Provided data:
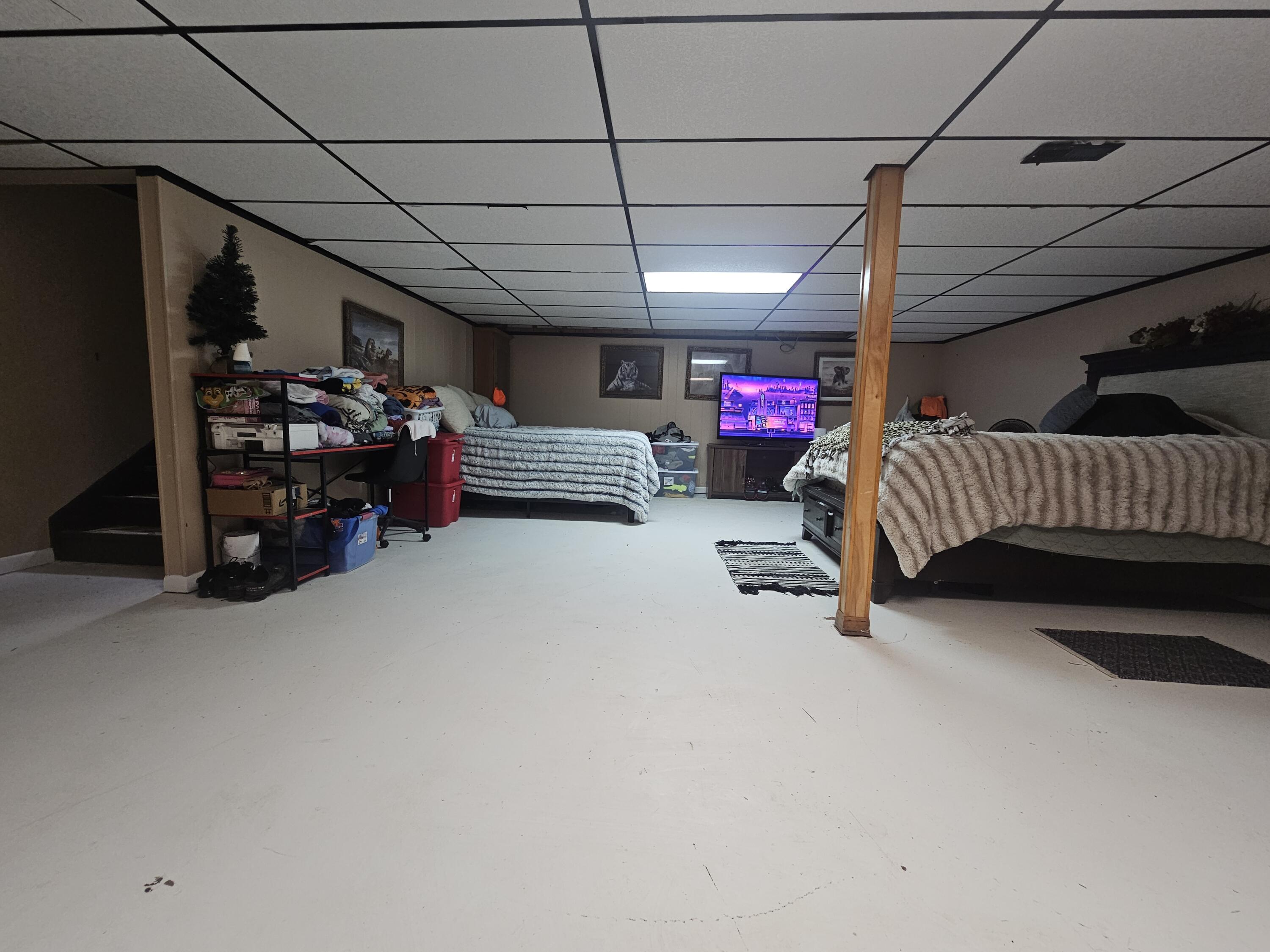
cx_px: 635
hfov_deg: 106.2
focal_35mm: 13
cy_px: 476
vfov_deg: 89.9
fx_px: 477
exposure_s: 1/60
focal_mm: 2.2
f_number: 2.2
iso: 200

Task to carry out: Without the pictures, return all the entries above exactly as they stand.

Solution for this exercise:
cx_px: 635
hfov_deg: 106.2
focal_35mm: 13
cy_px: 476
vfov_deg: 89.9
fx_px: 477
exposure_s: 1/60
focal_mm: 2.2
f_number: 2.2
iso: 200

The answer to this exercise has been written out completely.